We bring our sorrows from all the painful partings. He speaks, “I am the resurrection and the life. Whoever believes in me, though he die, yet shall he live” (John 11:25). We carry up our despair over the state of the world and place it into his hands. He gives us the bread and cup with a promise: “Behold, I am making all things new” (Revelation 21:5). We bring intractable situations to the one “who opens and no one will shut, who shuts and no one opens” (Revelation 3:7).
Heart of Communion
The heart of Communion is Jesus’s taking the worst, hardest, most baffling and defeating from us. He gives us his best — his way, truth, and life. For the bread reveals the Son of God who gave himself entirely and utterly for us. The cup offers the blood shed to take away every sin. The essence of the Lord’s Supper is Jesus offering in the present moment all that his incarnate life, death, resurrection, and ascension have accomplished.
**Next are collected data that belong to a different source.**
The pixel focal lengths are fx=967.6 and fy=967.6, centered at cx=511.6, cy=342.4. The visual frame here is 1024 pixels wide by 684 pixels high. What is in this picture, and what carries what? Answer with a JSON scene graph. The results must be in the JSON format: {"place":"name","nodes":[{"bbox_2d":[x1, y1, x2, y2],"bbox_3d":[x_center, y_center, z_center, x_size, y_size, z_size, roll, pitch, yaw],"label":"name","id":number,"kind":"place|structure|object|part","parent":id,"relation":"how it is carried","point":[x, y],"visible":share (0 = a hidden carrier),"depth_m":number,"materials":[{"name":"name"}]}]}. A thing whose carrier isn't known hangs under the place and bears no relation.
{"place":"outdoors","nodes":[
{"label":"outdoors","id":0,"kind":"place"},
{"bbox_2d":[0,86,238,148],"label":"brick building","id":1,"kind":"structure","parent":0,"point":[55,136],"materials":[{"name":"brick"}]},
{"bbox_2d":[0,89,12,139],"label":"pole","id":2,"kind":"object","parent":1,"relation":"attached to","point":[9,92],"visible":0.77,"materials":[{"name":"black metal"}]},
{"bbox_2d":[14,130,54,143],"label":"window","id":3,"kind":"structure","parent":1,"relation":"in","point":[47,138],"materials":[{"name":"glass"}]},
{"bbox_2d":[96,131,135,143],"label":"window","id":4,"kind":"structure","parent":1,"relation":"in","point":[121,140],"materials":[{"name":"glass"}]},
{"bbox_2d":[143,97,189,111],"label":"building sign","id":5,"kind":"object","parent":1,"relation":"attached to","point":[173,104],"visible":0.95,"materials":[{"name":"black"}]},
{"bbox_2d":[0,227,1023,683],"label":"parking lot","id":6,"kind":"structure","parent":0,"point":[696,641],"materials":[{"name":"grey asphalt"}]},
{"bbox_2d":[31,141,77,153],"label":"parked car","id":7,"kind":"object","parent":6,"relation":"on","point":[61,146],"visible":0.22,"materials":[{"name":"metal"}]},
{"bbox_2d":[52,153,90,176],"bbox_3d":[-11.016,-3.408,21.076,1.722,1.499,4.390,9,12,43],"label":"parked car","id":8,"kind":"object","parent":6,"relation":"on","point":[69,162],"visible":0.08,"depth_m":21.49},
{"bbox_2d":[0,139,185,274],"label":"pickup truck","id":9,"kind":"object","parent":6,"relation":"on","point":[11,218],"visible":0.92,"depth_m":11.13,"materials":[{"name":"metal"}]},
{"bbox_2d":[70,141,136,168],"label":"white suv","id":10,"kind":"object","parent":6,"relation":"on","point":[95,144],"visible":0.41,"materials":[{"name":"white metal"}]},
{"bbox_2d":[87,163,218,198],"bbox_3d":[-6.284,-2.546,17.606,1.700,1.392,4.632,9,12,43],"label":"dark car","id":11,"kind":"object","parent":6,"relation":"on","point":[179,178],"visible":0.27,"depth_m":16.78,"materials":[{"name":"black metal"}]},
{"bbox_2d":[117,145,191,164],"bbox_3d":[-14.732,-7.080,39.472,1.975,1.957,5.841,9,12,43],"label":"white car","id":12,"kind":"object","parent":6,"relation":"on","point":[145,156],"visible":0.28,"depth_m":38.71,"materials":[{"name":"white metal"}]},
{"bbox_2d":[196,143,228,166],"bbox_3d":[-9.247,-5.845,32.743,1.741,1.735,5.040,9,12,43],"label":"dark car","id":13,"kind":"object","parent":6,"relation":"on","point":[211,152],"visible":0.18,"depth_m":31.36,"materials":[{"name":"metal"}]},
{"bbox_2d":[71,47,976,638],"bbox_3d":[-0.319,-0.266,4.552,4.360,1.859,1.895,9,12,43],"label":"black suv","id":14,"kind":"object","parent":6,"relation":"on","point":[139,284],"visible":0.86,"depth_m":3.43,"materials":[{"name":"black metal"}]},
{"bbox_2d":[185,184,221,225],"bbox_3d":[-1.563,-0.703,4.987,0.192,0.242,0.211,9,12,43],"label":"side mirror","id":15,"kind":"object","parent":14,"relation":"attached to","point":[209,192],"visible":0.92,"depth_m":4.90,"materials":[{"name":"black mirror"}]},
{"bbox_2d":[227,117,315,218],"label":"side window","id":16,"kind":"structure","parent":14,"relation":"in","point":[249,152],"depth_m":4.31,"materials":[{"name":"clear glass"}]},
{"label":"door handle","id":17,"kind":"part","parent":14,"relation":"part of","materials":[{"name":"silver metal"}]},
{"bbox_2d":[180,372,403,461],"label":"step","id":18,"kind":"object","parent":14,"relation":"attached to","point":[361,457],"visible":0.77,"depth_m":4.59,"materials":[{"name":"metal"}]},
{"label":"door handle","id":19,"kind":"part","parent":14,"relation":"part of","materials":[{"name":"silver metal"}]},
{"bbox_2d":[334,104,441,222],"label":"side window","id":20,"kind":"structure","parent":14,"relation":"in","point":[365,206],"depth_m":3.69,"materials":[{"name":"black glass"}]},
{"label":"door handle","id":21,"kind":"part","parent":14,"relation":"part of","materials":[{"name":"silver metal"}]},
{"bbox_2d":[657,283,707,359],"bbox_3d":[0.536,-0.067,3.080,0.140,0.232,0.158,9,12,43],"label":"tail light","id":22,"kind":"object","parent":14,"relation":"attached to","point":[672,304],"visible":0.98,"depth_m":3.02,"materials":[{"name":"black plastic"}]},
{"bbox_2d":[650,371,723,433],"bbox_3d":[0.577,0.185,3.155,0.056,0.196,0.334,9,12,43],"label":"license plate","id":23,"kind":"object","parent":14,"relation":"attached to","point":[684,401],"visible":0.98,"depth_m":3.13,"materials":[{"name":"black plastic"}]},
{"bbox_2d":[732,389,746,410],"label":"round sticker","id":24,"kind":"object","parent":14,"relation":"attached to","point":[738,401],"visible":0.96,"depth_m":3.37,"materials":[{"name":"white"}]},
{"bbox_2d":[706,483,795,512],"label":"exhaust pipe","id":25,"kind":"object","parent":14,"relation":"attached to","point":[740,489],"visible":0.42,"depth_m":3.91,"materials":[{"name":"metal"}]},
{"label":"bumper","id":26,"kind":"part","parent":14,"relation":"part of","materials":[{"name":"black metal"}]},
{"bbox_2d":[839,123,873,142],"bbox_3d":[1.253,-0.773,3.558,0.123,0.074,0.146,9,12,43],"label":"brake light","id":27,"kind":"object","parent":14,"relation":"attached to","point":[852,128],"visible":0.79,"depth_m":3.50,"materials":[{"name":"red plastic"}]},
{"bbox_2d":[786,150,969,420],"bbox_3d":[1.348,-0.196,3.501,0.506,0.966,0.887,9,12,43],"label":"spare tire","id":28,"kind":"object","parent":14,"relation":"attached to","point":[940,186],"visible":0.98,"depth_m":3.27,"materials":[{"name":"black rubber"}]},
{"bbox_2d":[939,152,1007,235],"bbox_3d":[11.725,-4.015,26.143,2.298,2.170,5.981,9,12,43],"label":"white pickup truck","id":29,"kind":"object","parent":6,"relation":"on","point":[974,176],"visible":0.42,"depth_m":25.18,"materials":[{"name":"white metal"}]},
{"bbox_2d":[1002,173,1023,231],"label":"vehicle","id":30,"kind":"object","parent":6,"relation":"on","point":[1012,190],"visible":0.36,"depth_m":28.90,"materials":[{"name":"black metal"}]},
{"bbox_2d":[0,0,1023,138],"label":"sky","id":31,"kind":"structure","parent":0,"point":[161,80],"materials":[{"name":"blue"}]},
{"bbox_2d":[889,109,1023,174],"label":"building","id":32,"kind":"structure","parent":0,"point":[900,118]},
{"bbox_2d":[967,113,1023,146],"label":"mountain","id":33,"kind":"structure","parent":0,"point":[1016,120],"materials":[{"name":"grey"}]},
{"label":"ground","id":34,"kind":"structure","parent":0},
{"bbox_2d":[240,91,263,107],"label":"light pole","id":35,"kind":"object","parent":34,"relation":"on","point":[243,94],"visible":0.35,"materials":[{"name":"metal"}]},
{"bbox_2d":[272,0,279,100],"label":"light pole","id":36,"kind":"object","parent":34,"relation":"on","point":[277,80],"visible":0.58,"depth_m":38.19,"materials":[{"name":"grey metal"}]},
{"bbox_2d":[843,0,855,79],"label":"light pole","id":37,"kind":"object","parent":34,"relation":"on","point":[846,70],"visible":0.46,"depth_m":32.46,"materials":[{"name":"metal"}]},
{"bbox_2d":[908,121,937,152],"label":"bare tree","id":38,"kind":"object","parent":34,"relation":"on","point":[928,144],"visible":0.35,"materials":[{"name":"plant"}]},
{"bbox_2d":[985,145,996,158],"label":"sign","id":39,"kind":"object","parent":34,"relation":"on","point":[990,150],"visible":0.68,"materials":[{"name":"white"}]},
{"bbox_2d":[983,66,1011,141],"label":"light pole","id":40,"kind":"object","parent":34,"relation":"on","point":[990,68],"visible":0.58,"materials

Paul writes, “The cup of blessing that we bless, is it not a participation in the blood of Christ? The bread that we break, is it not a participation in the body of Christ?” (1 Corinthians 10:16). The mystery is the wondrous exchange whereby Jesus keeps on receiving us as his own and giving himself to us utterly and redemptively. This puts all the other questions, as important as they may be, in their proper place.